A secret Canadian government memo quietly floated the idea of suing citizens for “false and misleading” social media posts, raising fresh fears about who controls the truth online.
Story Snapshot
- An internal strategy memo says a federal department is considering “legal action” over Canadians’ social media posts.
- The same memo lets the department itself decide what counts as “false and misleading” information, with no outside review described.
- The document is heavily censored and gives no clear rules, lawsuits, or definitions behind the threat.
- This fits a wider trend: governments claiming to fight “misinformation” while expanding power over speech and online platforms.
What the Secret Memo Says the Government Might Do
Federal records obtained through Canada’s access to information law show a 35-page internal memo titled “ISED Misinformation and Disinformation Strategy,” dated March 31. The memo, from Innovation, Science and Economic Development Canada, explicitly mentions “legal action” against users of Facebook, X (Twitter), and LinkedIn who post what it calls “false and misleading information.” Its stated goal is to “prevent, detect, and respond” to such information and “uphold the integrity of and public trust in government information.” Supporters say government must defend citizens against lies, but critics see the first step toward policing opinion itself.
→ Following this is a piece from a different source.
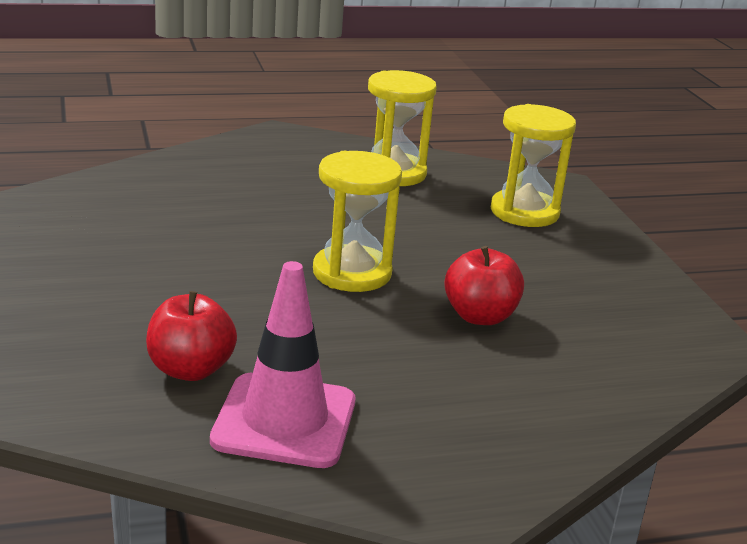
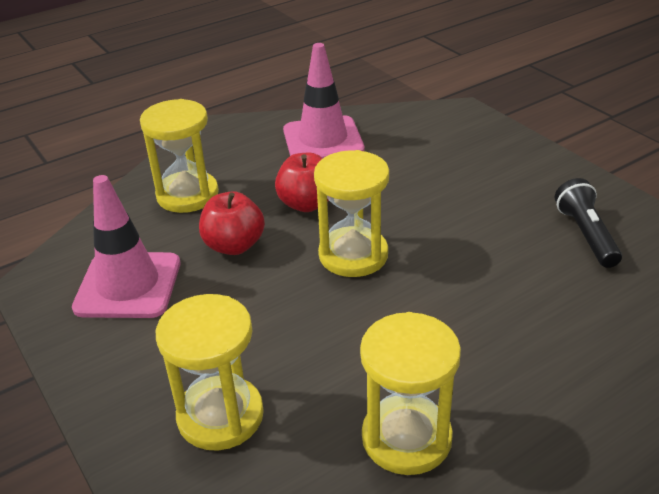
camera: 165 degrees right, 10 degrees up
(101, 225) = (586, 235): none -> black flashlight
(190, 369) = (396, 150): red apple -> red apple (307, 204)
(528, 394) = (187, 195): none -> yellow hourglass
(606, 312) = (128, 285): none -> pink traffic cone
The memo describes how managers already monitor the department’s official social media channels and media coverage daily, looking for comments and recurring issues. It identifies social media platforms as the main places where false content about the department’s work is likely to spread. It also says the department itself would judge whether posts are factually incorrect, misleading, or taken out of context, and that any punishment would be “proportionate” and need senior approval. But it does not spell out what “proportionate” means in practice, or how far legal threats might go.
Gaps, Redactions, and the Power to Define “False”
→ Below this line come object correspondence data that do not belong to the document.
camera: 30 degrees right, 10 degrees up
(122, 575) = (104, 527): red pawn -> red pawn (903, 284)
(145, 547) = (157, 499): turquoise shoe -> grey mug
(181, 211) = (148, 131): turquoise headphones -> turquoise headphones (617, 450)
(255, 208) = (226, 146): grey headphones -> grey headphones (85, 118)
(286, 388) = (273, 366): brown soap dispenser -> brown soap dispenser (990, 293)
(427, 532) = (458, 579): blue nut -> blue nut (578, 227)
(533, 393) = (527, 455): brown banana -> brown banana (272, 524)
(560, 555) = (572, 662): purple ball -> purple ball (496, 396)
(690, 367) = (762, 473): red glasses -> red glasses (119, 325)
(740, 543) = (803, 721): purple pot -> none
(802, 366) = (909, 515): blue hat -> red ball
The released memo is heavily redacted, with entire sections blacked out, including key details about any legal tools the government might use against citizens. The document does not define “false and misleading information” in legal terms, give criteria for mistakes versus honest debate, or describe any appeal process for people who are targeted. It also does not name a single real case, lawsuit, or court file, which shows this is still a strategy on paper, not an active courtroom campaign. That mix—broad language, missing safeguards, and secret sections—feeds the fear that the state wants power first and rules later.
Free-speech advocates across Canada have warned for years that turning “misinformation” into a crime or a lawsuit tool often backfires. Legal scholars point out that Canada already has strong defamation laws where private citizens can sue if they are truly harmed by lies, with judges and evidence in open court. On top of that, existing competition rules already punish false and misleading claims in advertising and marketing with serious financial penalties. Those systems target clear harm, not broad disagreement with government policy. Critics argue that adding a political “misinformation” category risks sliding from protecting people into protecting the powerful from criticism.
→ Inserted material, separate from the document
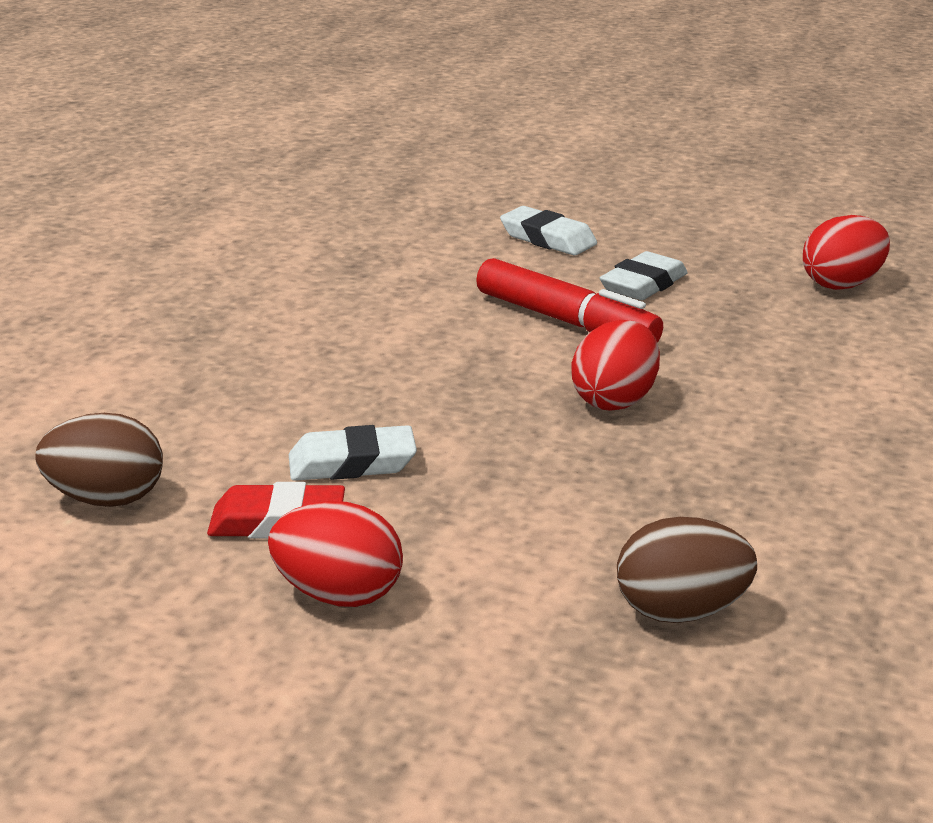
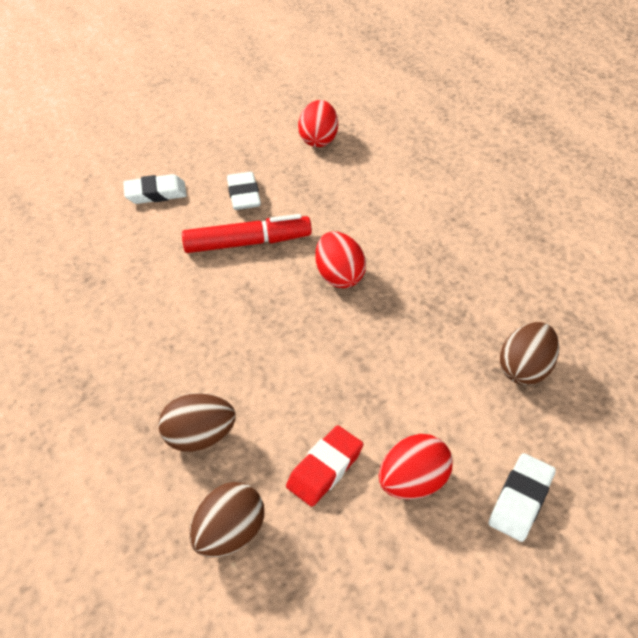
camera: 50 degrees left, 20 degrees up
(220, 423) = (200, 437): none -> brown egg
(352, 463) = (298, 406): white eraser -> white eraser (520, 500)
Part of a Larger Push to Police Online Speech
This memo does not stand alone; it fits into a wider shift where Ottawa is moving from simply warning about bad content to actively regulating it. The federal government has already introduced an Online Harms Act, Bill C-63, which would force social media companies to reduce users’ exposure to violent, hateful, and sexually abusive content and follow new safety duties. The bill would also create a Digital Safety Commission of Canada with real enforcement power over platforms. Separate legislation aims to ban most children under sixteen from social media and allow steep fines—up to three percent of global revenue—for companies that break the rules.
Some policy experts say these steps answer real problems, from child safety to hate speech, and note that Canada’s Criminal Code and human rights laws already try to balance free expression with protection from serious harm. Others warn that once a “digital safety” bureaucracy and enforcement tools exist, it becomes easier to extend them from child protection to political speech branded as “disinformation.” Around the world, the same pattern has appeared: governments start with extreme cases, then edge closer to everyday dissent, driven by fear of fake news and foreign influence.
Why This Matters to Citizens on Both Left and Right
For many Canadians, the core worry is not one party or one leader; it is a system where unelected officials and lawyers can quietly redraw the limits of acceptable speech. The ISED memo states that the department—not a court, not an independent body—would decide what online speech is wrong and then explore “punitive measures” against individuals. With the key details hidden under redactions, people are asked to trust the same government that many already see as captured by elites, lobbyists, and large tech firms. In an era of low trust, that is a hard sell.
🚨 Canadian Government Memo: Planning Legal Action Against Social Media Users
A newly obtained Access to Information memo from Industry Minister Mélanie Joly’s department (ISED) reveals they are seriously considering “legal action” against ordinary Canadians posting on Facebook,… pic.twitter.com/bbo1giRNld
— Mike TP Canada (@Mcolesdesign) July 4, 2026
Across the spectrum, older conservatives fear that “misinformation” rules will be used to silence critics of climate policy, immigration, and global institutions, while older liberals fear they could be used against activists who challenge corporate power and inequality. Both groups share a deeper concern: a government that seems quicker to monitor and punish speech than to fix housing costs, healthcare waits, or falling living standards. The Canadian memo is a warning sign for Americans too. It shows how, in the name of safety and truth, democratic governments can quietly prepare tools that may one day be turned on anyone who questions them.